Hoosiers underestimate fellow residents’ acceptance of climate change
On average, Indiana residents estimate that only 56 percent of Hoosiers accept the reality of climate change—undershooting the surveyed percentage of actual climate change acceptance by 30 percent.
In addition, Hoosiers who think climate change is not happening estimate on average that only 43 percent of Indiana residents hold the opposing view, meaning they tend to assume the majority of Hoosiers do not acknowledge the reality of climate change.
Political identity moderates Hoosiers’ beliefs on climate issues
Though Hoosiers generally agree that Indiana’s climate is changing, there is less agreement on whether the scientific community has reached a consensus on the issue. Just over half (52 percent) of Indiana residents say most scientists think climate change is happening. However, 30 percent of Hoosiers state that there is a lot of disagreement among scientists, and 7 percent report most scientists don’t think climate change is happening at all.
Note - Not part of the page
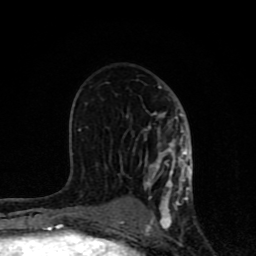
Breast MRI (dynamic contrast-enhanced), one axial slice; slice 45 of 80 in the series (ordered by position); cropped to one breast; dynamic contrast-enhanced series, time point 2 of 8 at this slice position (early post-contrast); 1.5 T; TE 4.2 ms, TR 7 ms; 2 mm slice thickness; 256 × 256 image matrix, field of view 155 × 155 mm. Female patient.
Annotated regions visible in this slice (semi-automatically segmented with operator editing):
- enhancing-tissue mask used for the functional tumour volume (all voxels passing the contrast-enhancement thresholds inside the analysis volume; usually the tumour): bounding box <62,86,193,231> (left, top, right, bottom; pixels)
There is a strong link between a Hoosier’s political identity and his or her views on climate change. Sixty-six percent of Republicans compared to 91 percent of Democrats accept that climate change is happening to some degree, but only 29 percent of Republicans perceive it is happening to a great extent compared to 67 percent of Democrats. When asked how soon they think climate change will cause harm to people in the US, 72 percent of Democrats agree climate change is already causing harm compared to 44 percent of Republicans.
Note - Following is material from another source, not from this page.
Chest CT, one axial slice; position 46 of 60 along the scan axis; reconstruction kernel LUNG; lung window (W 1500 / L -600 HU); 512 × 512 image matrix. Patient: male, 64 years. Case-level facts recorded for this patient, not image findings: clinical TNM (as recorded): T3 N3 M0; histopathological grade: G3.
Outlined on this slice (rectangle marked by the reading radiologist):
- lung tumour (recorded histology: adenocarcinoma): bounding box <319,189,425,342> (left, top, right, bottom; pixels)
Political affiliation also has a correlation to Hoosiers’ understanding of the scientific consensus around climate change. More than twice as many Republicans surveyed (41 percent) state there is a lot of disagreement among scientists as Democrats surveyed (17 percent).
Finally, political party affiliation seems to mark a persistent gap in beliefs and attitudes toward action to combat climate change, with Democrats expressing higher levels of support for policies to address climate change. Fifty-two percent of Democrats surveyed support general initiatives to prepare for the effects of climate change “to a great extent” compared to 23 percent of Republicans.
The Environmental Resilience Institute commissioned Atomik Research, an independent creative market research agency, to conduct an online survey of 1,002 Indiana residents. The margin of error fell within +/- 3 percentage points with a confidence interval of 95 percent. The fieldwork with the online panel took place between April 3 and April 10, 2019.
The Environmental Resilience Institute is supported by IU's Prepared for Environmental Change Grand Challenge, which brings together a broad, bipartisan coalition of government, business, nonprofit and community leaders to help Indiana better prepare for the challenges that environmental change brings to our economy, health and livelihood.